[Text shown — start]

How’s that for a title? Basically, this is all about how I personally categorize newsletters, how that categorization has influenced how they’re organized, and how much attention they get as a result.
I don’t think it’s a controversial statement to say that email newsletters fall on a spectrum of emotional response between “awww yeah!” to “please, no.” I’m sure I’m not the first to frame it this way, though I’ve yet to see anyone else act on that emotional response in how they organize and read through these incoming messages.
Emotional Response Spectrum
These are the newsletters that help me stay in touch with the world, my industries of interest, and people I admire. The emotional response for me is one of excited anticipation, I know I’m going to spend a good deal of time on these and will generally enjoy them.
The vast majority of these tend to be of a link roundup variety. People go through quite a bit of trouble sifting through the endless stream of information and share the gold, and I really appreciate that. Some others are deeper dives into current events or a particular topic that I find interesting.
Some of my current favorites:
- The A11y Project
- SC 2.4.4 by Eric Bailey
- Smashing Magazine
- The Skimm
- 1440 Daily Digest
- Read Something Great
These are the newsletters that are only occasionally relevant to me, have a certain quality that I appreciate, or otherwise are “okay” enough to open and scan in batches.
Nearly all of these are the daily-ish emails from brands, I regret to admit that most haven’t been unsubscribed because of the occasional emailed coupon. Some select few (like those noted below) I mostly keep around because I enjoy their messaging or find the information useful enough to scan when I can.
- Who Gives a Crap – Great brand that puts a lot of effort into making their mailers enjoyable
- USPS Informed Delivery
Basically any mass-email sent to me without my asking for it.
- Any newsletters I get auto-added to when I create an account, bonus 👎 points for those that don’t even make it a checkbox option in the sign up form.
- Unsolicited messages for products or services past the first three. I give many a pass on a few cold emails when done tactfully, can’t fault someone trying to grow their business.
- Extra rage bonus points to any I can’t easily unsubscribe from. One big example was the Ozy Media company, which I continued to get spammed daily until they finally shut down.

[Text shown — finish]

▶ _Task item A_: List every newsletter that the newsletter post names as one of the writer's current favorites.
▶ _Task item B_:
Answer these questions from the newsletter post:
(i) What emotional response do the writer's most valued newsletters produce?
(ii) What reason does the writer give for not unsubscribing from most of the daily-ish brand emails?
(iii) What happened with the emails from the Ozy Media company?
The data that follows comes from a separate source unrelated to the newsletter post.

[Extracted material — start]

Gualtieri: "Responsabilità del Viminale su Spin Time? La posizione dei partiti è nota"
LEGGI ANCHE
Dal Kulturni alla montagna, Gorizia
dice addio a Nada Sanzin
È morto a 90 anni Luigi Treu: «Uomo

[Extracted material — finish]
[Extracted material — start]

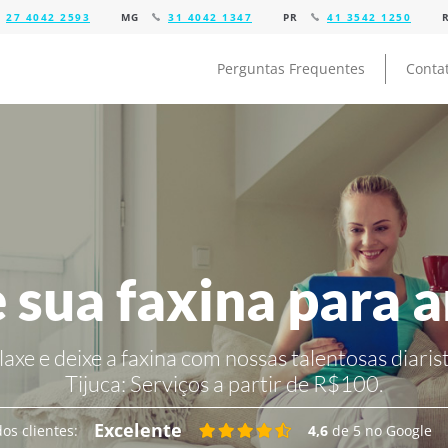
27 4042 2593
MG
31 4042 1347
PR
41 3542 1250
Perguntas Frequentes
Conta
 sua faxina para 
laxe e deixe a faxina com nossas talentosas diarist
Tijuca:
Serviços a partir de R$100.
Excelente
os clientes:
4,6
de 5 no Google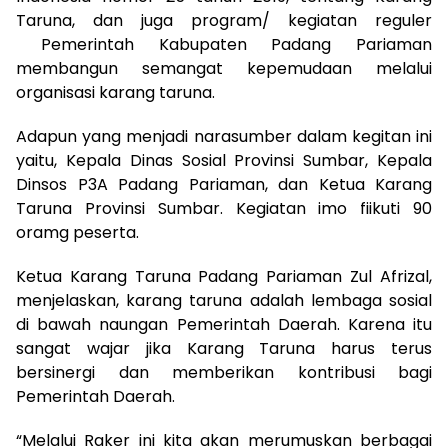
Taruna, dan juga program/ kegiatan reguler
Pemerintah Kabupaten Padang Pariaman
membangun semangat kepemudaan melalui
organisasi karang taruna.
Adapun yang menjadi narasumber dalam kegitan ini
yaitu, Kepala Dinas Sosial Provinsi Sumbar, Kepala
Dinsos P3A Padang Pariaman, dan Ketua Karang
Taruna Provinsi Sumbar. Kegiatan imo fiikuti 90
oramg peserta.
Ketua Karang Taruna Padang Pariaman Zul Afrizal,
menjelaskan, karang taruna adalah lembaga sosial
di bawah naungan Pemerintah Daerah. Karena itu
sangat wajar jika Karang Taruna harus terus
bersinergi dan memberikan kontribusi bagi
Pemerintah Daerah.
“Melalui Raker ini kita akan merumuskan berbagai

[Extracted material — finish]

▶ _Reply A_:
- The A11y Project
- SC 2.4.4 by Eric Bailey
- Smashing Magazine
- The Skimm
- 1440 Daily Digest
- Read Something Great

▶ _Reply B_:
(i) Excited anticipation.
(ii) The occasional emailed coupon.
(iii) The writer kept getting them daily until the company finally shut down.